→ Dataset records:
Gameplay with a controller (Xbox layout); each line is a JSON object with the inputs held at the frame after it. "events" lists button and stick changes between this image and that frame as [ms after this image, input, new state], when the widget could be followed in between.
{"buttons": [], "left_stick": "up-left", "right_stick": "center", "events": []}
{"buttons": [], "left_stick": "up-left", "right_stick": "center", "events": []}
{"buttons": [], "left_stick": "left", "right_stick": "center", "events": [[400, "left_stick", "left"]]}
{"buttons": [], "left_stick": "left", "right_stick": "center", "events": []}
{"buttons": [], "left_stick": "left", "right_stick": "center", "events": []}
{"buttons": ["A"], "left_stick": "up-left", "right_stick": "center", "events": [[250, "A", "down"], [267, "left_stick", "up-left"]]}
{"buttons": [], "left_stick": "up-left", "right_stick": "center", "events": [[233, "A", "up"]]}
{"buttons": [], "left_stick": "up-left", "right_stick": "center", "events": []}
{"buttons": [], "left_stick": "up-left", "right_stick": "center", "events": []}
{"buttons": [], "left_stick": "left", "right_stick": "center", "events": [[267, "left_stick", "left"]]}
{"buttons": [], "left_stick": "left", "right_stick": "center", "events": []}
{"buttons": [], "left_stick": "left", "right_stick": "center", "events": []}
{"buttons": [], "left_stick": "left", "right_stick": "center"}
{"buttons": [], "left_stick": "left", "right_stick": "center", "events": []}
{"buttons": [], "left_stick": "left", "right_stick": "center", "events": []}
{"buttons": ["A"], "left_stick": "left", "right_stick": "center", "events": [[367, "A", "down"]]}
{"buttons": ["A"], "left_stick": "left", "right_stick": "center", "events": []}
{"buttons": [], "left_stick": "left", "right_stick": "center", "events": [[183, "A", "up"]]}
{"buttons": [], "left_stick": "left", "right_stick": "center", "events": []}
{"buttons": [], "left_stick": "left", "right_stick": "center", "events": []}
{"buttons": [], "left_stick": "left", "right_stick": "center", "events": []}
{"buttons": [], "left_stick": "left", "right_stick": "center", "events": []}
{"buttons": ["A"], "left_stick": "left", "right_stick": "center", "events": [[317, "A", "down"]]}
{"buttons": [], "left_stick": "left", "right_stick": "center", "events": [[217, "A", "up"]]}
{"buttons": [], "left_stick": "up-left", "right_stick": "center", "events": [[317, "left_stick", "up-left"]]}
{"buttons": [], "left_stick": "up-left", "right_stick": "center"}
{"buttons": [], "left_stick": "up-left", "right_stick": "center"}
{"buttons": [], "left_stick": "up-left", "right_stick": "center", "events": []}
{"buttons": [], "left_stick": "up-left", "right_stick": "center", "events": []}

→ Goal of the exercise: Exactly as written above, please repeat the entries.

→ Result for this task:
Gameplay with a controller (Xbox layout); each line is a JSON object with the inputs held at the frame after it. "events" lists button and stick changes between this image and that frame as [ms after this image, input, new state], when the widget could be followed in between.
{"buttons": [], "left_stick": "up-left", "right_stick": "center", "events": []}
{"buttons": [], "left_stick": "up-left", "right_stick": "center", "events": []}
{"buttons": [], "left_stick": "left", "right_stick": "center", "events": [[400, "left_stick", "left"]]}
{"buttons": [], "left_stick": "left", "right_stick": "center", "events": []}
{"buttons": [], "left_stick": "left", "right_stick": "center", "events": []}
{"buttons": ["A"], "left_stick": "up-left", "right_stick": "center", "events": [[250, "A", "down"], [267, "left_stick", "up-left"]]}
{"buttons": [], "left_stick": "up-left", "right_stick": "center", "events": [[233, "A", "up"]]}
{"buttons": [], "left_stick": "up-left", "right_stick": "center", "events": []}
{"buttons": [], "left_stick": "up-left", "right_stick": "center", "events": []}
{"buttons": [], "left_stick": "left", "right_stick": "center", "events": [[267, "left_stick", "left"]]}
{"buttons": [], "left_stick": "left", "right_stick": "center", "events": []}
{"buttons": [], "left_stick": "left", "right_stick": "center", "events": []}
{"buttons": [], "left_stick": "left", "right_stick": "center"}
{"buttons": [], "left_stick": "left", "right_stick": "center", "events": []}
{"buttons": [], "left_stick": "left", "right_stick": "center", "events": []}
{"buttons": ["A"], "left_stick": "left", "right_stick": "center", "events": [[367, "A", "down"]]}
{"buttons": ["A"], "left_stick": "left", "right_stick": "center", "events": []}
{"buttons": [], "left_stick": "left", "right_stick": "center", "events": [[183, "A", "up"]]}
{"buttons": [], "left_stick": "left", "right_stick": "center", "events": []}
{"buttons": [], "left_stick": "left", "right_stick": "center", "events": []}
{"buttons": [], "left_stick": "left", "right_stick": "center", "events": []}
{"buttons": [], "left_stick": "left", "right_stick": "center", "events": []}
{"buttons": ["A"], "left_stick": "left", "right_stick": "center", "events": [[317, "A", "down"]]}
{"buttons": [], "left_stick": "left", "right_stick": "center", "events": [[217, "A", "up"]]}
{"buttons": [], "left_stick": "up-left", "right_stick": "center", "events": [[317, "left_stick", "up-left"]]}
{"buttons": [], "left_stick": "up-left", "right_stick": "center"}
{"buttons": [], "left_stick": "up-left", "right_stick": "center"}
{"buttons": [], "left_stick": "up-left", "right_stick": "center", "events": []}
{"buttons": [], "left_stick": "up-left", "right_stick": "center", "events": []}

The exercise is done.